(Data excerpts)
··········

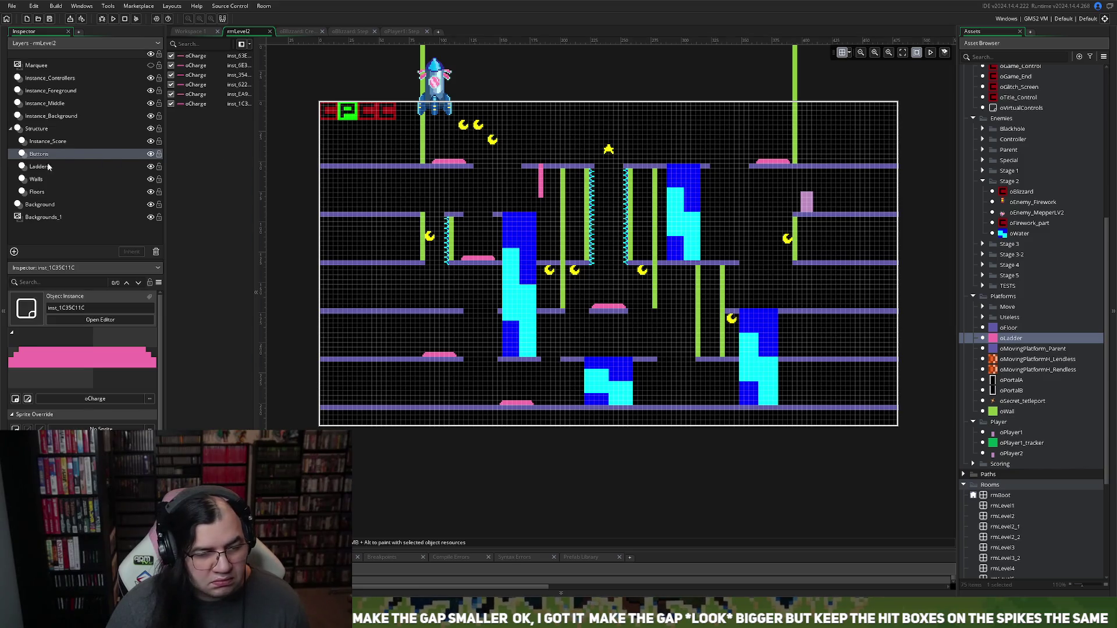
click(51, 144)
drag(463, 125, 483, 247)
mouse_move(498, 239)
mouse_down()
mouse_move(548, 183)
mouse_move(547, 152)
mouse_move(495, 143)
mouse_move(514, 227)
mouse_move(544, 237)
mouse_move(558, 207)
mouse_move(555, 248)
mouse_move(556, 227)
mouse_move(526, 230)
mouse_move(506, 206)
mouse_move(520, 231)
mouse_up()
Step: Hide the Instance_Background objects and nudge the moon beside the star slightly right
click(150, 116)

··········

TRY IT: When you write out the data, keep every line exact and drop the pictures.

RESPONSE:
click(51, 144)
drag(463, 125, 483, 247)
mouse_move(498, 239)
mouse_down()
mouse_move(548, 183)
mouse_move(547, 152)
mouse_move(495, 143)
mouse_move(514, 227)
mouse_move(544, 237)
mouse_move(558, 207)
mouse_move(555, 248)
mouse_move(556, 227)
mouse_move(526, 230)
mouse_move(506, 206)
mouse_move(520, 231)
mouse_up()
Step: Hide the Instance_Background objects and nudge the moon beside the star slightly right
click(150, 116)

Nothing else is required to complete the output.